* [Directions] Pick every line out of the entries below that holds the string "Искать", and report them.

Start of Study material

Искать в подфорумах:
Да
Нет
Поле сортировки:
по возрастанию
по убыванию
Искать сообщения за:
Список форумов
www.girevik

End of Study material

* [Output for this exercise]
Искать в подфорумах:
Искать сообщения за:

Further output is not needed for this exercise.